CherryPy allows developers to build web applications in a manner akin to standard object-oriented Python projects, resulting in more streamlined code and faster development processes. With a history spanning over ten years, CherryPy has proven itself to be both swift and reliable. Its versatility enables it to function efficiently in a variety of production settings, from straightforward projects to highly intricate ones. To maximize your experience with CherryPy, starting with beginner tutorials that address the framework's most common features is recommended. Once these tutorials are completed, diving into both basic and advanced resources that highlight specific implementation strategies will be advantageous. Moreover, a careful review of the configuration and extension documentation can yield essential insights into the framework's powerful features, ensuring a well-rounded grasp of its capabilities. Engaging actively in community forums can further enrich your learning journey and foster connections with fellow developers, enhancing your overall experience with CherryPy. By immersing yourself in these resources and interactions, you will likely discover new techniques and best practices that can elevate your web development skills.
-
24
Bottle
Bottle
Effortless web development with simplicity, speed, and flexibility.
Bottle is a compact and efficient WSGI micro web framework crafted for Python developers. Packaged as a single-file module, it operates exclusively on the Python Standard Library, which helps to keep the number of dependencies low. The framework simplifies the process of mapping incoming requests to specific function calls and supports both clean and dynamic URL structures.
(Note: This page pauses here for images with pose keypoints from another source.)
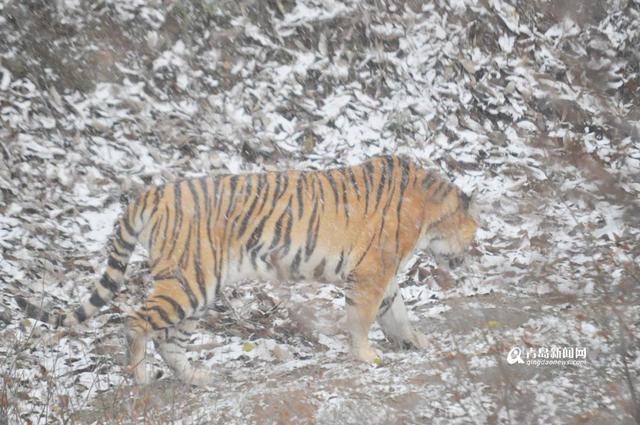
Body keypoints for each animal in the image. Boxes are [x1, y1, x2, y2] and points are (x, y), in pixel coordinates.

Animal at [15, 154, 478, 386]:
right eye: (473, 234)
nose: (467, 258)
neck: (430, 213)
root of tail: (154, 192)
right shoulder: (371, 273)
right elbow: (365, 318)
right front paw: (367, 356)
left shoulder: (381, 274)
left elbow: (397, 311)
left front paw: (416, 341)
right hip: (188, 282)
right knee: (134, 320)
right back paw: (142, 377)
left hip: (197, 288)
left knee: (168, 338)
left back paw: (196, 376)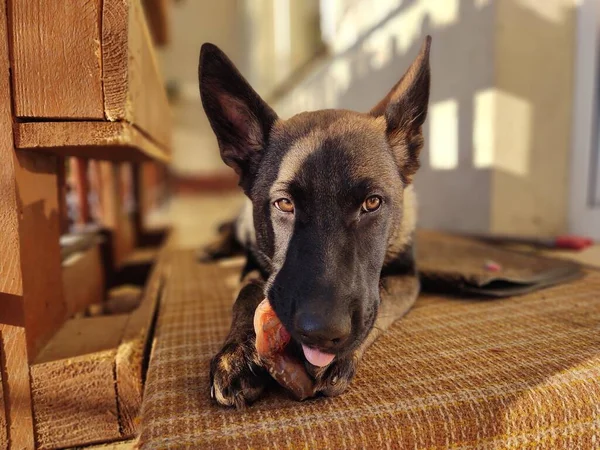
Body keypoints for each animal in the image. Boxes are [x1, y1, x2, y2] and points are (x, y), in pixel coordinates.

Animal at [200, 35, 432, 408]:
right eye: (284, 204)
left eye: (372, 203)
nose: (322, 334)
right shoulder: (253, 265)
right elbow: (247, 293)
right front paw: (236, 354)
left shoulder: (406, 277)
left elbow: (379, 298)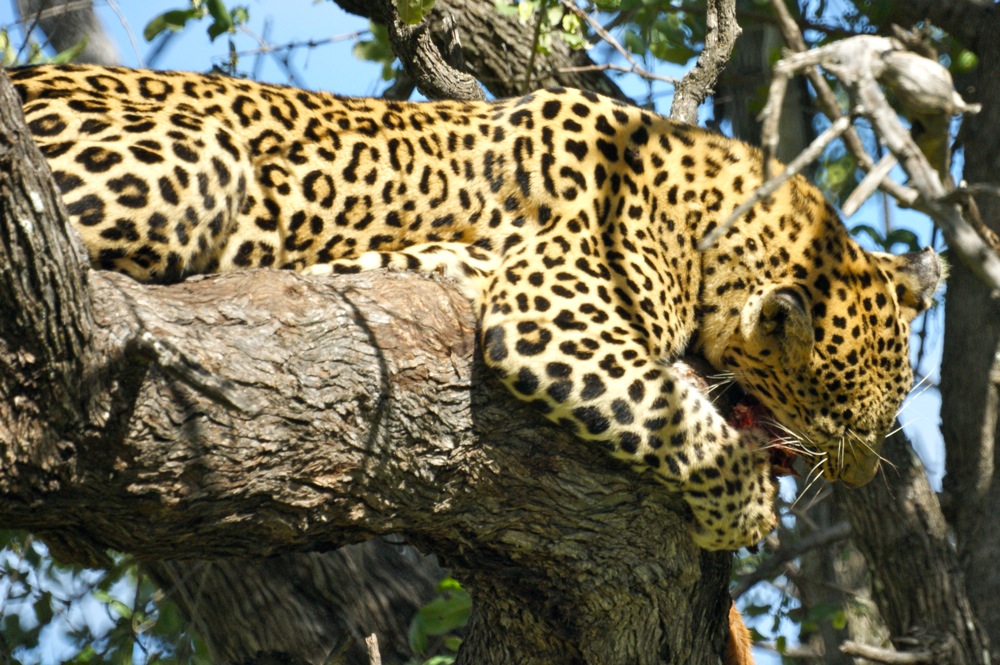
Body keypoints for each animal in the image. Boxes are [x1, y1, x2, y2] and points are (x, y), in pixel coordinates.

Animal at [9, 63, 944, 548]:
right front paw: (745, 506)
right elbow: (663, 408)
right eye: (839, 423)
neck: (714, 222)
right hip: (201, 159)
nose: (860, 478)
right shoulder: (550, 312)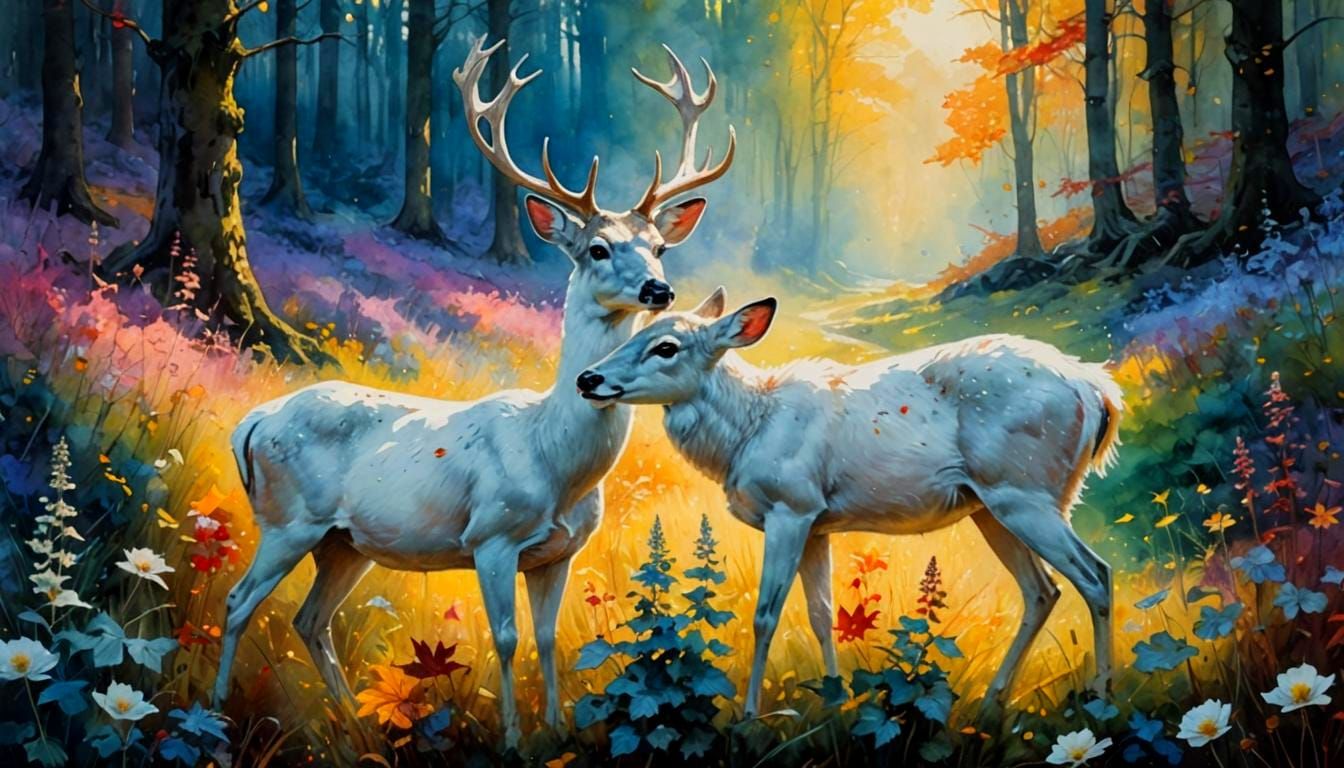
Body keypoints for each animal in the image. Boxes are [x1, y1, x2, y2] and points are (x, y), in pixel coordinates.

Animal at [211, 38, 735, 746]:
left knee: (309, 619)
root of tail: (252, 421)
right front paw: (513, 738)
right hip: (289, 519)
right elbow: (508, 639)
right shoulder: (492, 536)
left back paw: (354, 722)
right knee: (239, 602)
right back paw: (214, 713)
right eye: (597, 248)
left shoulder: (557, 553)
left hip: (344, 542)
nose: (659, 289)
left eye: (659, 246)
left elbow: (548, 640)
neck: (555, 458)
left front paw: (556, 729)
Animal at [574, 290, 1123, 723]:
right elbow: (821, 614)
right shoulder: (817, 523)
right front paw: (834, 701)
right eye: (639, 332)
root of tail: (1099, 394)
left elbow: (765, 615)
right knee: (1042, 591)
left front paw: (749, 715)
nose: (587, 379)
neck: (748, 431)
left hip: (1026, 492)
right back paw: (993, 701)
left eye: (666, 346)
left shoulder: (790, 506)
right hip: (992, 504)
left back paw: (1100, 698)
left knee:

Furthermore, Bottle features a fast and Pythonic built-in template engine, while also allowing for the integration of external engines such as Mako, Jinja2, and Cheetah. Developers can easily handle various types of data, such as file uploads, cookies, headers, and other elements related to HTTP requests. In addition, Bottle comes with an integrated HTTP development server and is compatible with various other WSGI-compliant servers like Paste, Bjoern, GAE, and CherryPy. Its combination of simplicity and flexibility makes it an attractive option for developers seeking to build web applications swiftly and efficiently, making it a popular choice among those who prioritize rapid development without sacrificing functionality.
-
25
UnionML
Union
Streamline your machine learning journey with seamless collaboration.
Creating machine learning applications should be a smooth and straightforward process. UnionML is a Python-based open-source framework that builds upon Flyte™, simplifying the complex world of ML tools into a unified interface. It allows you to easily incorporate your preferred tools through a simple and standardized API, minimizing boilerplate code so you can focus on what truly counts: the data and the models that yield valuable insights. This framework makes it easier to merge a wide variety of tools and frameworks into a single protocol for machine learning. Utilizing established industry practices, you can set up endpoints for data collection, model training, prediction serving, and much more—all within one cohesive ML system. Consequently, data scientists, ML engineers, and MLOps experts can work together seamlessly using UnionML applications, creating a clear reference point for comprehending the dynamics of your machine learning architecture. This collaborative environment not only encourages innovation but also improves communication among team members, significantly boosting the overall productivity and success of machine learning initiatives. Ultimately, UnionML serves as a vital asset for teams aiming to achieve greater agility and productivity in their ML endeavors.